I used to hate it, but I have to admit now I appreciate what she did for me.

Now I can’t even imagine starting my book without a premise statement. I can write without an outline but not without that foundational sentence.

Writing Your Novel's Premise Statement

To me, my book’s premise is like the mission statement for the book I’m about to write. It steers me, tells me what I’m going to write, and more importantly how I’m going to write it.

It’s important to have a mission for your business, for the way you want to live your life, and having one for your book is no different.

It’s about making that bold statement of where you want to take things. Regardless of what thing you’re talking about.

It sets the tone. I usually re-read it before I start my writing for the day. I often have so many projects going on at one time reviewing my premise helps. It helps me to focus my brain on the book I’m sitting down to work on.

Technically, your books premise is a couple of very succinct sentences that sum up your entire story.

The other 60,000 words are just all the descriptors.

Makes you kind of wonder why we don’t write 2 sentence books. Except how boring would that be. Readers WANT the details.

Now I don’t find writing the premise of my books any easier than a few (several, ok a LOT) years ago when in school. I swear it sometimes takes me longer to write the premise than it does the entire book. Mainly, because there are so many things your premise needs to contain.
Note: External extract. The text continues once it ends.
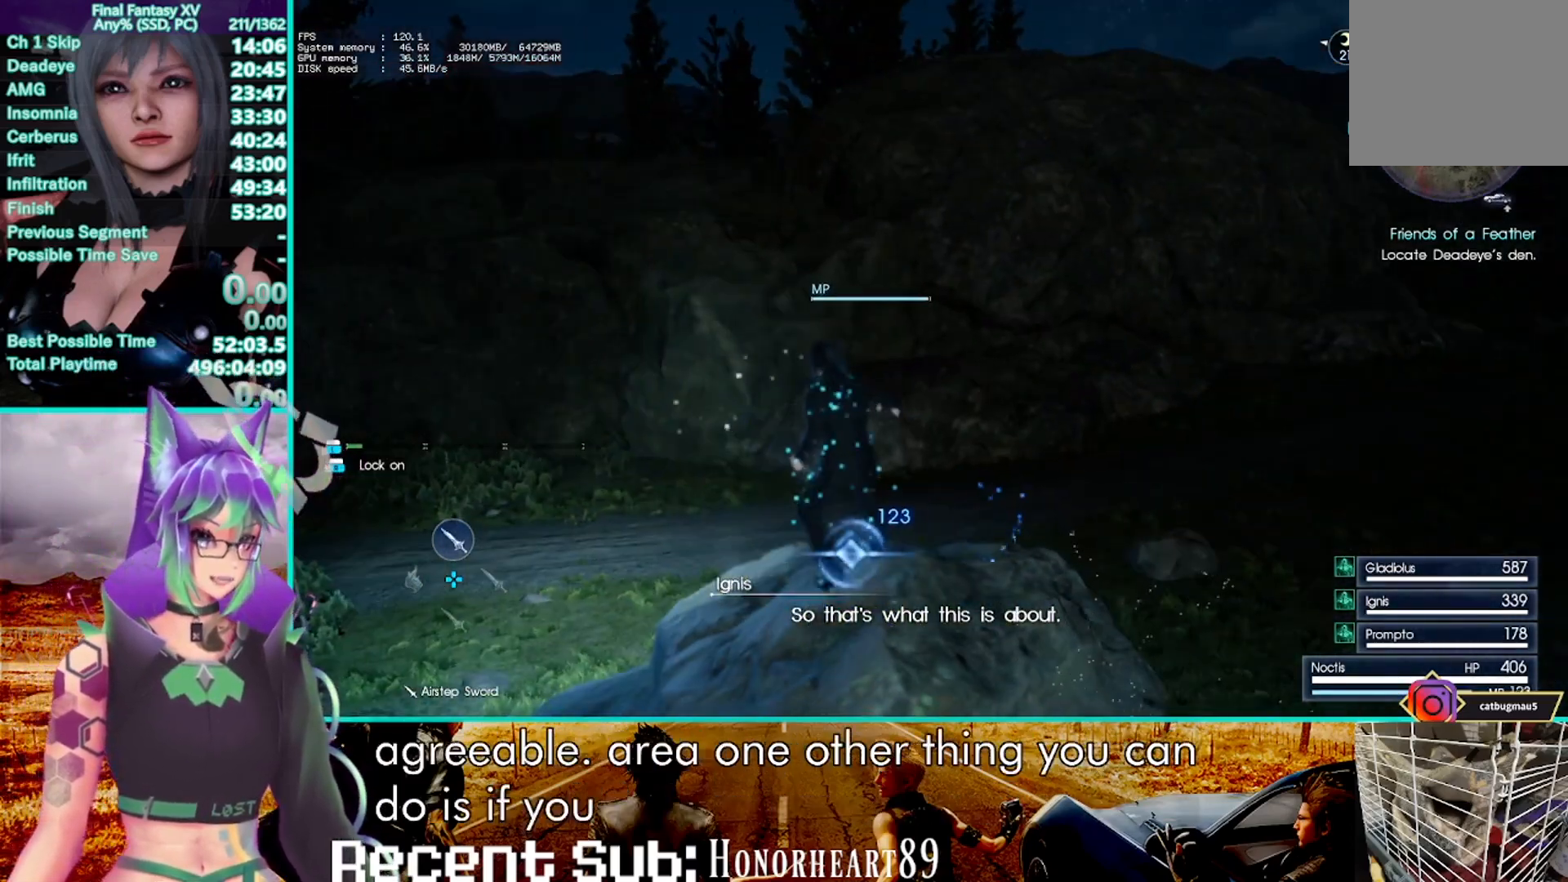
{"dt_ms": 500, "buttons": [], "left_stick": "up", "right_stick": "center", "events": [[100, "left_stick", "up"], [200, "CROSS", "down"], [400, "CROSS", "up"]]}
Fiction usually contains that one overall big event that the entire book is building up to. Then you have your main character who is going to go through some type of growth and change throughout the book.

You want your premise statement to convey all that. Again, in a couple of sentences.

Here is the premise for my current WIP.

A romantic suspense novel where the heroine tries to clear her boyfriend’s name and fend off life-threatening danger from the bad guys while finding herself having feelings for another man who just happens to be running from the same people. Will she clear her boyfriend’s name and more importantly will she follow her heart?

So, yes it’s a bit of a run on sentence, but it’s for my eyes only (and yours right now). As grammatically incorrect as it may be it pretty much tells the entire story in the two sentences.

My main character is a heroine.

She’s trying to

  • Clear her boyfriend’s name
  • Fends off life-threatening danger in the process
  • Has feelings for another man
  • Needs to decide what she truly feels

I can now take this information and start generating my scene ideas.

Every scene will involve the Basics of Fiction components.

1. Set up

2. Rising stake

3. Resolution

Over and over until I write The End.

Now I’m oversimplifying here, but the premise statement gives me all the high-level information I need to start writing my scene ideas.

I also find that this stage is a good time to run the idea past my beta readers and my friends. If they don’t think the story sounds interesting when I pitch them the premise over coffee (or wine), then I go back at it until they do find it interesting. Though sometimes it’s tempting to just find new friends (kidding).

A few times I’ve scrapped the idea all together because I’ve realized it was dumb. But usually, it needs a little more polishing, so it’s more exciting and compelling.

Once you’ve nailed your premise, then type it up and print it out. Put it somewhere where you will see it every time you write, so it’s ingrained in your brain.

Besides giving you the foundation for your book, it will also be useful as your elevator speech. When people ask you what your working on you can tell them your succinct couple sentences.

What are your thoughts? Do you find writing a premise statement hard? Is it necessary?